[Start of Attachment]

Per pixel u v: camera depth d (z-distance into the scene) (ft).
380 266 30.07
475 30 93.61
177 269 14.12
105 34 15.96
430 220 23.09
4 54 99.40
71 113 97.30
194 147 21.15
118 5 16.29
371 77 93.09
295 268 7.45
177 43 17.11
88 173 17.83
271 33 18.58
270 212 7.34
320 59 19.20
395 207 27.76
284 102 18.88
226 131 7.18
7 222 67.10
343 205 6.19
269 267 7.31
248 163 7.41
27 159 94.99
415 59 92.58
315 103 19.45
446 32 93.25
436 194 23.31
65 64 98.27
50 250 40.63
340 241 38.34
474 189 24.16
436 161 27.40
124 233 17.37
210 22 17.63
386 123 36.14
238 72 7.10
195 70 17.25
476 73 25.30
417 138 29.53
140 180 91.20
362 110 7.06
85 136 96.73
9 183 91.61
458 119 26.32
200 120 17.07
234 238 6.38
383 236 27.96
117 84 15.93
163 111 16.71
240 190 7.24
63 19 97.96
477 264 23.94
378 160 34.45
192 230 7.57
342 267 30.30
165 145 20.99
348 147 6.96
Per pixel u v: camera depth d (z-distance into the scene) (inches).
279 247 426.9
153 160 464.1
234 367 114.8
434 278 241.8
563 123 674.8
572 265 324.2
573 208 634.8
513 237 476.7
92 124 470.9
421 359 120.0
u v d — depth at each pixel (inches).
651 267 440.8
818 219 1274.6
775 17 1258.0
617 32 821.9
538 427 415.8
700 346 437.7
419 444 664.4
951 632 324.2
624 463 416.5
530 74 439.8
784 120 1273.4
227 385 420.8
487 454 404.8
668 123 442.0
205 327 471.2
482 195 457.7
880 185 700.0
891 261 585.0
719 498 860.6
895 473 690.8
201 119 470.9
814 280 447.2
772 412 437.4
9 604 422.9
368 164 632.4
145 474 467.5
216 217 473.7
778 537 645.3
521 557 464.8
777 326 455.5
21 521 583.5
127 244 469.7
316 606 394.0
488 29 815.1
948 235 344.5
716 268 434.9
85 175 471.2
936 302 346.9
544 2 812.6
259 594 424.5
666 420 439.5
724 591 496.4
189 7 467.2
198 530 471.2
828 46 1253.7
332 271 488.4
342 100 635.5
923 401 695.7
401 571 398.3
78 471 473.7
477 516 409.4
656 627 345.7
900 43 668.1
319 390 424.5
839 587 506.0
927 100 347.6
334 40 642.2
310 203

[End of Attachment]

● Your task
Line by line, output the listing above without alteration.

● Answer below
Per pixel u v: camera depth d (z-distance into the scene) (ft).
380 266 30.07
475 30 93.61
177 269 14.12
105 34 15.96
430 220 23.09
4 54 99.40
71 113 97.30
194 147 21.15
118 5 16.29
371 77 93.09
295 268 7.45
177 43 17.11
88 173 17.83
271 33 18.58
270 212 7.34
320 59 19.20
395 207 27.76
284 102 18.88
226 131 7.18
7 222 67.10
343 205 6.19
269 267 7.31
248 163 7.41
27 159 94.99
415 59 92.58
315 103 19.45
446 32 93.25
436 194 23.31
65 64 98.27
50 250 40.63
340 241 38.34
474 189 24.16
436 161 27.40
124 233 17.37
210 22 17.63
386 123 36.14
238 72 7.10
195 70 17.25
476 73 25.30
417 138 29.53
140 180 91.20
362 110 7.06
85 136 96.73
9 183 91.61
458 119 26.32
200 120 17.07
234 238 6.38
383 236 27.96
117 84 15.93
163 111 16.71
240 190 7.24
63 19 97.96
477 264 23.94
378 160 34.45
192 230 7.57
342 267 30.30
165 145 20.99
348 147 6.96
Per pixel u v: camera depth d (z-distance into the scene) (inches).
279 247 426.9
153 160 464.1
234 367 114.8
434 278 241.8
563 123 674.8
572 265 324.2
573 208 634.8
513 237 476.7
92 124 470.9
421 359 120.0
u v d — depth at each pixel (inches).
651 267 440.8
818 219 1274.6
775 17 1258.0
617 32 821.9
538 427 415.8
700 346 437.7
419 444 664.4
951 632 324.2
624 463 416.5
530 74 439.8
784 120 1273.4
227 385 420.8
487 454 404.8
668 123 442.0
205 327 471.2
482 195 457.7
880 185 700.0
891 261 585.0
719 498 860.6
895 473 690.8
201 119 470.9
814 280 447.2
772 412 437.4
9 604 422.9
368 164 632.4
145 474 467.5
216 217 473.7
778 537 645.3
521 557 464.8
777 326 455.5
21 521 583.5
127 244 469.7
316 606 394.0
488 29 815.1
948 235 344.5
716 268 434.9
85 175 471.2
936 302 346.9
544 2 812.6
259 594 424.5
666 420 439.5
724 591 496.4
189 7 467.2
198 530 471.2
828 46 1253.7
332 271 488.4
342 100 635.5
923 401 695.7
401 571 398.3
78 471 473.7
477 516 409.4
656 627 345.7
900 43 668.1
319 390 424.5
839 587 506.0
927 100 347.6
334 40 642.2
310 203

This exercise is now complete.